Ice Baths: Risks, Benefits, and Tips

To take the plunge or not to take the plunge? That is the question.

It seems as if, in recent times, ice baths and cold baths have been a hot topic for discussion (pun not intended). Celebrities endorse them. Athletes swear by them, but what is the hype really all about? What are the benefits of ice baths? What are the risks? Are they dangerous? Can cold baths actually be good for you? Any handy tips?

Let’s find out. Grad a warm, cozy beverage and take the polar bear plunge with TOA Waters as we seek to understand more about this popular trend.

What are the benefits of an ice bath?

Despite the fact that research in this field is still limited, many studies suggest that there are indeed benefits to taking ice baths. According to, ice baths can serve to relax and repair achy muscles, especially when enjoyed after a workout.

The site also suggests that ice baths contribute to sleep regulation as well as to the regulation of inflammation of the body. Ice baths can also aid in reversing the negative effects of hot and humid climates.
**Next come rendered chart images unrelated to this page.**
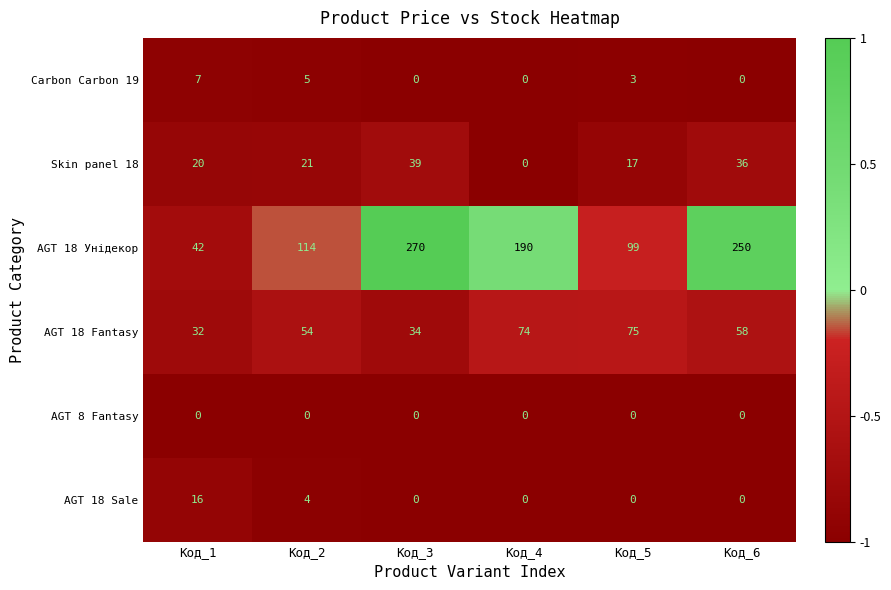

Count the number of data series in this chart.

6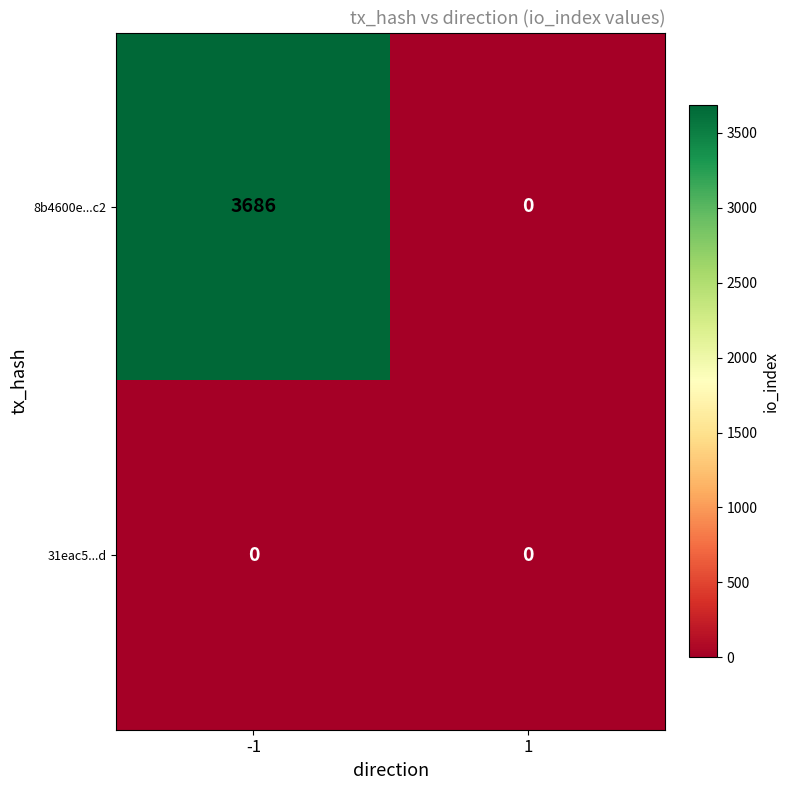

Which series has the largest range (max minus min)?

8b4600e...c2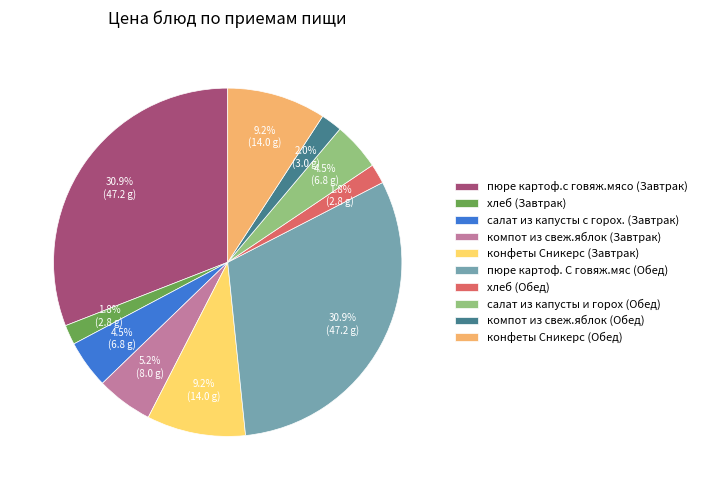

How many segments does this pie chart have?

10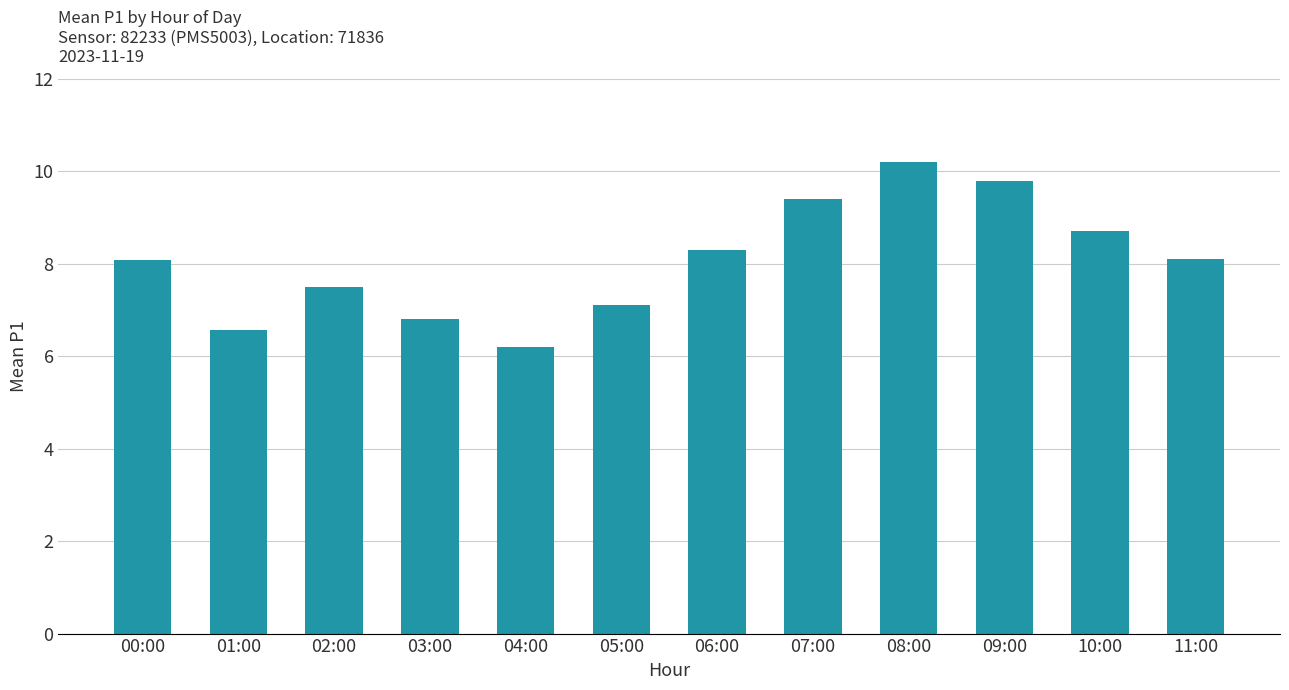

What is the minimum value shown in the chart?

6.2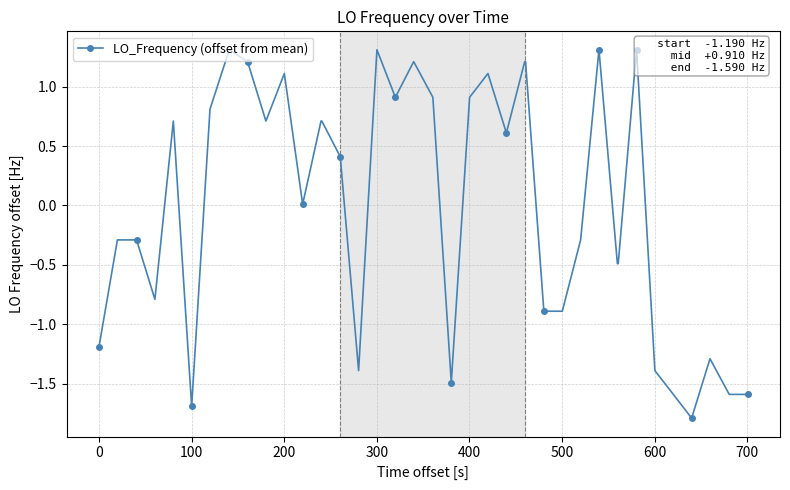

What is the smallest value displayed?

-1.8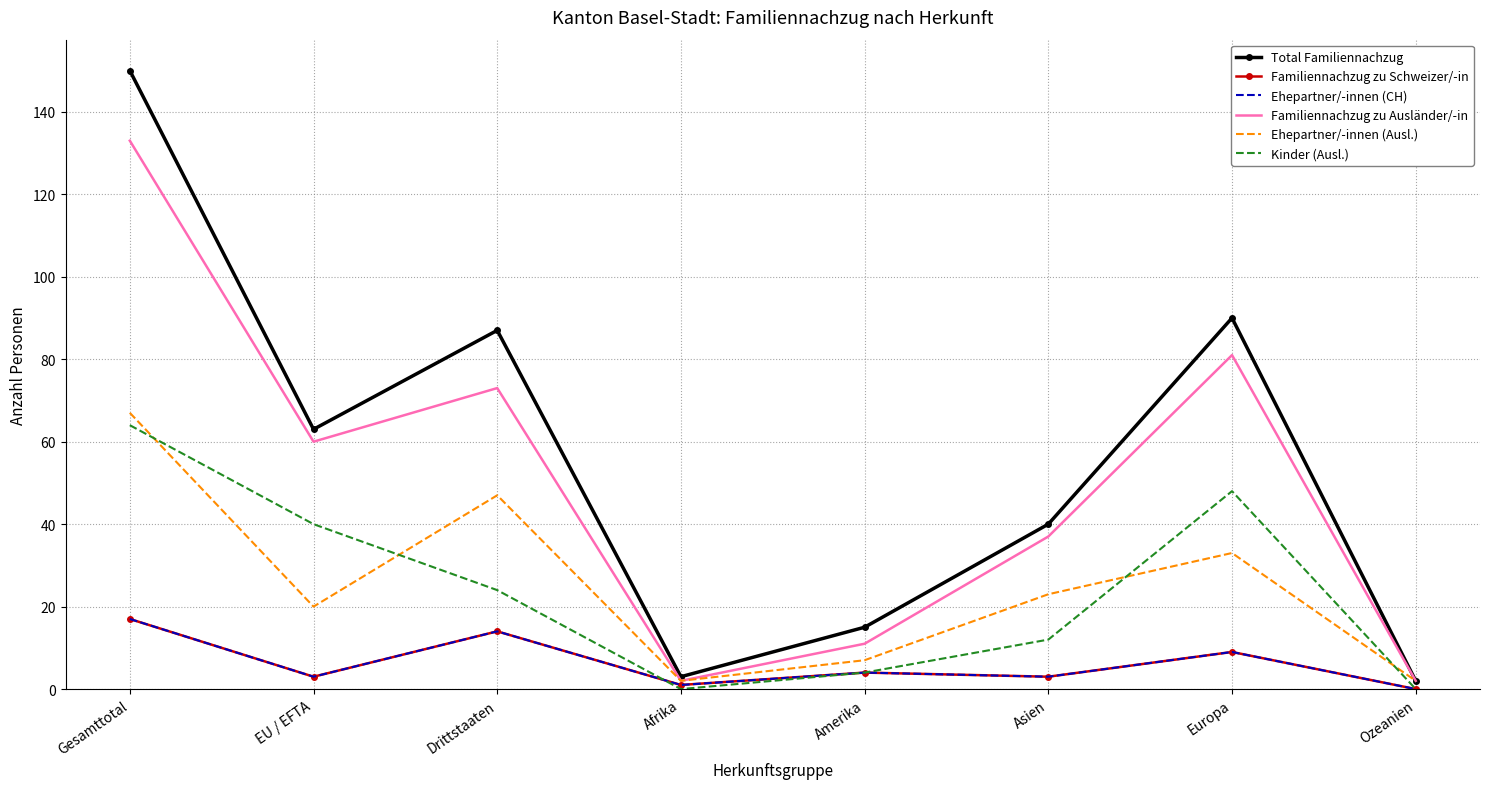

Where does the Familiennachzug zu Schweizer/-in series first go above 4?

Gesamttotal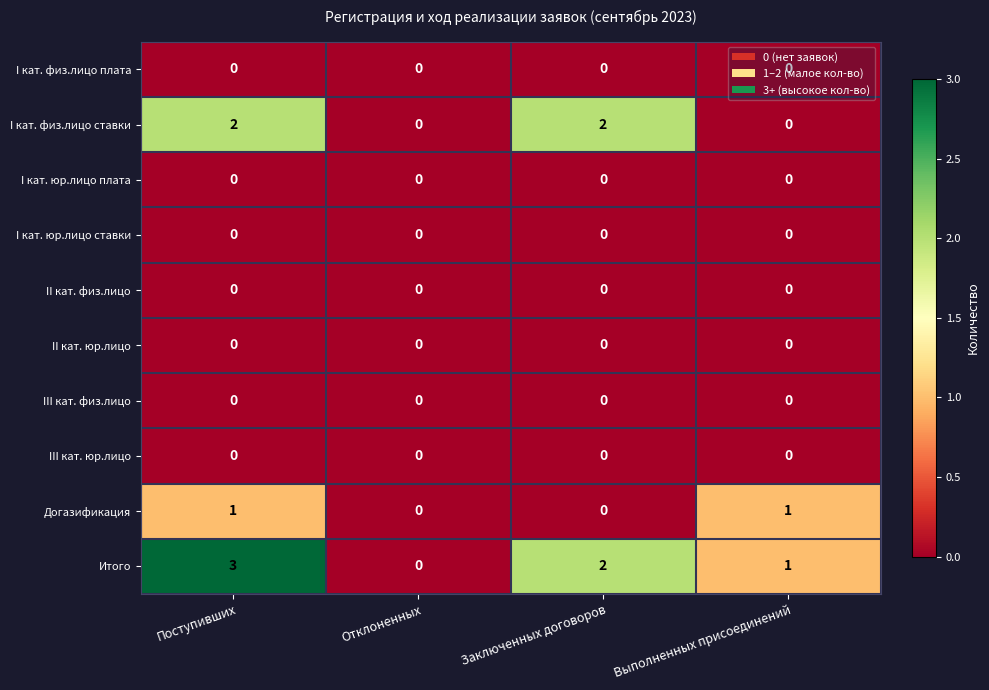

What is the total value across all series at Заключенных договоров?

4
Perhaps most interestingly, ice baths have been connected to the training of a nerve called the vagus nerve, which links to the parasympathetic nervous system. This connection is said to benefit individuals who deal with stressful situations.

Are ice baths dangerous?

Like all things, ice bathing responsibly and safely entails moderation, care, and knowledge. Ice baths are not recommended for those with cardiovascular conditions and high blood pressure as the temperature of the water could further constrict blood vessels and lead to serious medical emergencies. Submerging in an ice bath for too long could also lead to hypothermia, so it is important to monitor time if you decide to take the plunge.

Tips for Ice Baths

If you think you’re ready to take the plunge, here are some tips to consider to ensure your pleasure and safety:

1. It is recommended that the water temperature be between 50-59 degrees Fahrenheit.
2. Spend no more than 10-15 minutes in your icy tub.
3. Start slowly. Submerge your feet and legs first, and then work your way in.

So, what’ll it be? Will your bubble baths be needing a parka? Or is that too cold for you?